Australian uranium may only be exported to countries which have bilateral safeguards agreements with Australia, in addition to their acceptance of International Atomic Energy Agency (IAEA) safeguards under the multilateral Nuclear Non-proliferation Treaty (NPT). Australia has a network of 14 such bilateral agreements covering 23 countries.

The Australian Safeguards Office (ASO), which is part of the Department of Foreign Affairs and Trade, administers the bilateral agreements, which apply to all exports and subsequent transfers of Australian-origin uranium and to its possible processing and subsequent re-use.

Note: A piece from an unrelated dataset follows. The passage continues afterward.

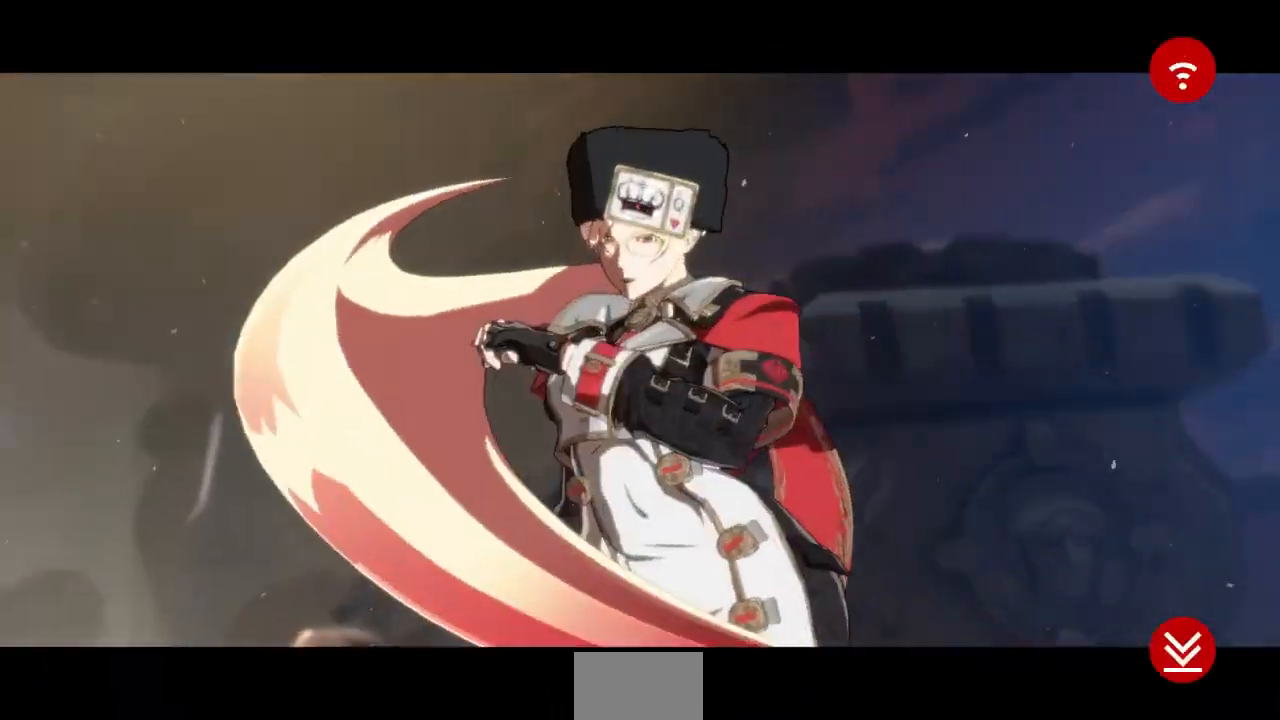
{"dt_ms": 1000, "buttons": [], "events": [[67, "CROSS", "down"], [167, "CROSS", "up"], [467, "CROSS", "down"], [567, "CROSS", "up"], [800, "CROSS", "down"], [933, "CROSS", "up"]]}
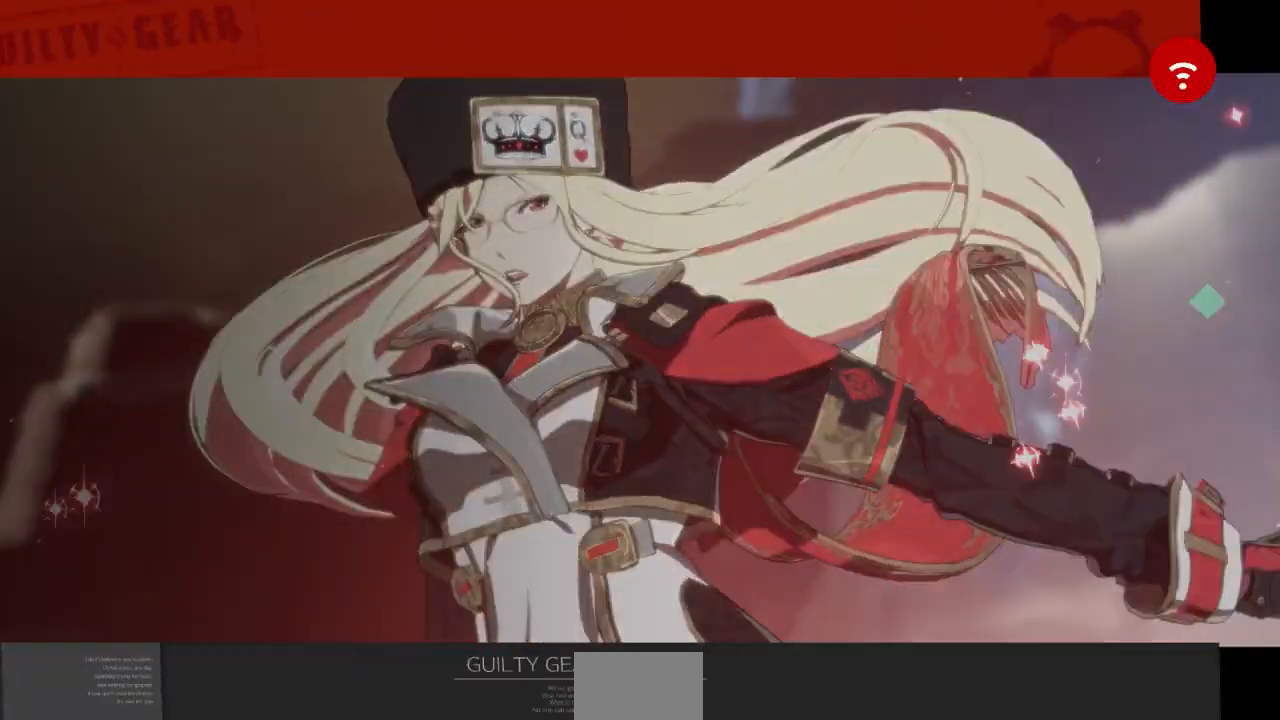
{"dt_ms": 500, "buttons": [], "events": [[100, "CROSS", "down"], [233, "CROSS", "up"]]}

No Australian uranium can be exported without the Federal Government first approving the terms and conditions of the sale contract.

The Australian Safeguards Office

The Australian Safeguards Office operates the system of bilateral safeguards applying to Australian uranium exports based on customer countries being parties to the NPT. It also administers the domestic safeguards system required by Australia's own NPT agreement with the IAEA.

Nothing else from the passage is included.